Page segmentation data ▸
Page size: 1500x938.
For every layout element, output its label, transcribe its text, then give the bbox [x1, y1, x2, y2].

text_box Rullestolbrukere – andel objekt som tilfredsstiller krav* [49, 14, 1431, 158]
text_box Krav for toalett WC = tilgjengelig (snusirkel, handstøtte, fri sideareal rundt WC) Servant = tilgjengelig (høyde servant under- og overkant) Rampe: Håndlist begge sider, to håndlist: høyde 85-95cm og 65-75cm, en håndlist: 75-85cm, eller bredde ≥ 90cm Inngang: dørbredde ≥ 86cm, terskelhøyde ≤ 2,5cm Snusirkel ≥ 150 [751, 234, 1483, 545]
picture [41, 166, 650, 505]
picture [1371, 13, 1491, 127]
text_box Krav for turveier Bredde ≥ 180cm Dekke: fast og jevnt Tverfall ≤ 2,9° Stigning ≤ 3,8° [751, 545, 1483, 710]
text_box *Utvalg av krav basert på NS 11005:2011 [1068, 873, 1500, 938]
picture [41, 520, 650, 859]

WORK REQUEST ▸ Transcribe each record shown above, exactly.

RESPONSE TO THIS EXERCISE ▸
Page size: 1500x938.
For every layout element, output its label, transcribe its text, then give the bbox [x1, y1, x2, y2].

text_box Rullestolbrukere – andel objekt som tilfredsstiller krav* [49, 14, 1431, 158]
text_box Krav for toalett WC = tilgjengelig (snusirkel, handstøtte, fri sideareal rundt WC) Servant = tilgjengelig (høyde servant under- og overkant) Rampe: Håndlist begge sider, to håndlist: høyde 85-95cm og 65-75cm, en håndlist: 75-85cm, eller bredde ≥ 90cm Inngang: dørbredde ≥ 86cm, terskelhøyde ≤ 2,5cm Snusirkel ≥ 150 [751, 234, 1483, 545]
picture [41, 166, 650, 505]
picture [1371, 13, 1491, 127]
text_box Krav for turveier Bredde ≥ 180cm Dekke: fast og jevnt Tverfall ≤ 2,9° Stigning ≤ 3,8° [751, 545, 1483, 710]
text_box *Utvalg av krav basert på NS 11005:2011 [1068, 873, 1500, 938]
picture [41, 520, 650, 859]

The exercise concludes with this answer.